Wu Long, I Cry for You!
Then I saw your name online, and I saw your photo. The report was not about your concert. You jumped out of your 17th-floor apartment at age of 51, the very best time of your life, your career. The cruelty of your death broke my heart!
I never felt so stunned; my heart went out to your mom, your wife and your child. I felt sad for your students and audience as well. But nothing made my blood boiling hotter when I read from the report that that said that the cause of his suicide was depression.
Where did your depression come from? How your depression climaxed to the point that you had to make the jump? These seemed to be the questions someone else asked here.
About two months passed, I am still asking why. What pushed you down to such a tragic death? Why you would give up your music, your career, your teaching you so devoted for? Why you would give up your family, why you would give up all your responsibilities, your fortune and fame? Why? Your last performance just did not match the descriptions given by your friends, colleagues and students as reported.
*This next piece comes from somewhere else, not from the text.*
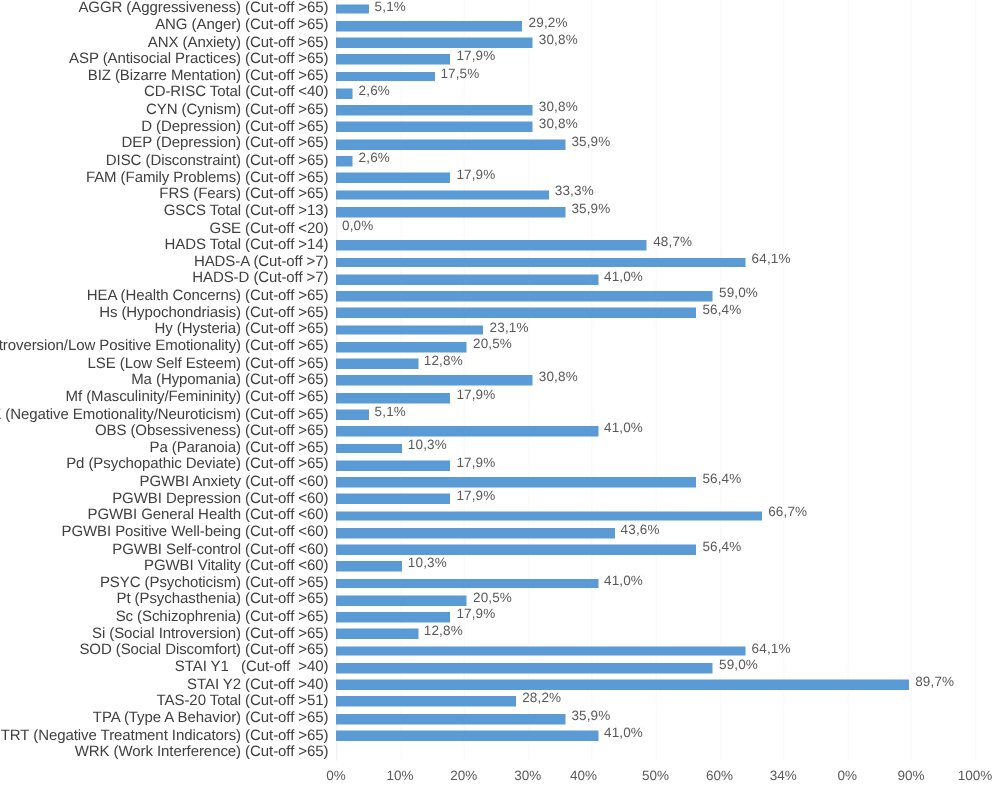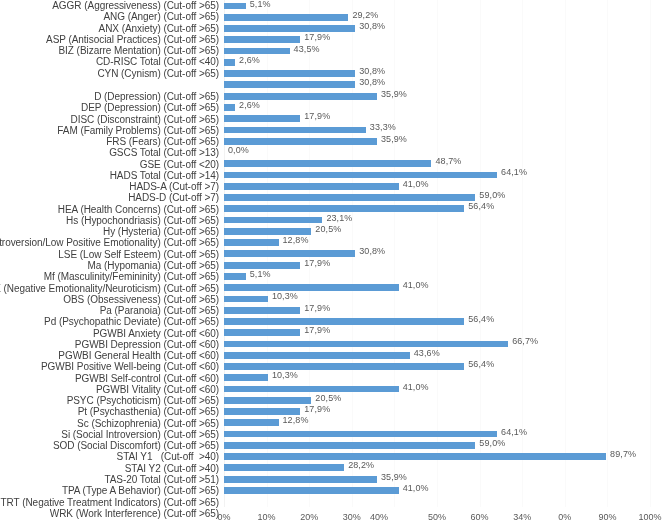"43,5%" div.value { text: 43,5% -> 17,5% }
Apart from your glorious achievements, you were saluted as a great father, a great mentor, a humble man, a scholar, a performer, someone who committed himself to promoting Western opera music in China.
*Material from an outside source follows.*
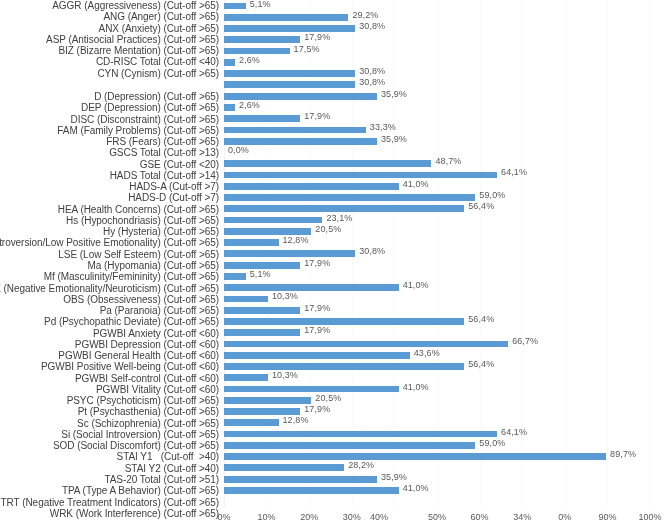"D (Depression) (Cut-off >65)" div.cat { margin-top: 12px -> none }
Then I read several messages/comments that shredded my heart and chilled my soul. One message said that your contract with THE top Chinese musical institute was going to expire soon. Contract renewal with a foreign teacher was supposed to be taken place three months before the expiration date of the current contract, according to the rule. So why your contract was not renewed even you reportedly went to talk to the school on the renewal issue?
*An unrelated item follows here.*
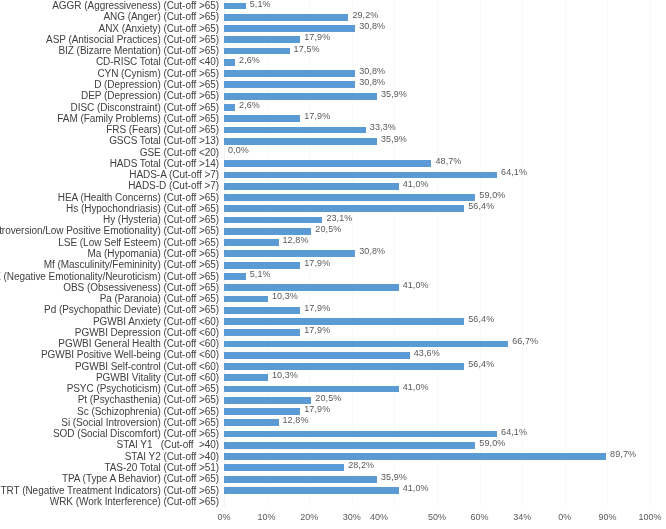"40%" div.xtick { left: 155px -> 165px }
One comment said that your contract term said any 3-day consecutive sick leave is considered to be voluntary termination of the contract by the party taken the sick leave. This clause made you unable to take any sick leave when you needed; you even could not let your sickness be known. The anonymous comment cried out loud that you “were literally put to the suffering that led to your death.”
Someone aid that you were subject to naked punishment. What did naked punishment mean? But how could all these be real? How could I possibly reconcile these horrifying disclosure and the music you played, the titles you owned, master and PhD from prestigious schools in the United States of America, top national opera art director, a professor at the top Chinese musical institute, a performer who played for more than 100 best vocal artists worldwide?
The official report had one sub-headline saying you were an honest man who loved music and life. What am I getting between these words? Honest people in China mean the weak and the defendless? What was the fate designed for the honest man in China? Honest people ended up in being a victimized. But here I have to ask, must this norm apply to an honest man who happened to be one of the brilliant talents in the country, the “No. 1 Chinese Piano Accompaniment in the World”?
The comments gave me pieces for a puzzle that I am unable to put together. Will there be anyone in China to take a closer look into this maestro’s death, any journalists, and the police? How I would like to learn the truth! And yet, what could undo what was already done? A Chinese is a Chinese, one of the billion. A national top pianist seemed to be no more than workers at Apple production line; they were all so depressed that they had to jump out of the buildings to end their lives.
A week following your horrific death came the Dragon-Boat Festival, a tradition to commemorate Qu Yuan, one of the greatest poets in Chinese history who threw himself into the Miluo River some 2000 years ago. While Qu Yuan may be the first in written history who had to die to keep sober in his drunken world, Wu Long would not be the last who had to die as an honest man in his same drunken world. When we throw the leaf-wrapping sticky rice into the Miluo River, when we race the dragon-boat, we are commemorating thousands Chinese who chose to be the sober ones in his world, that including Wu Long, the Maestro.
May music and peace be always with you!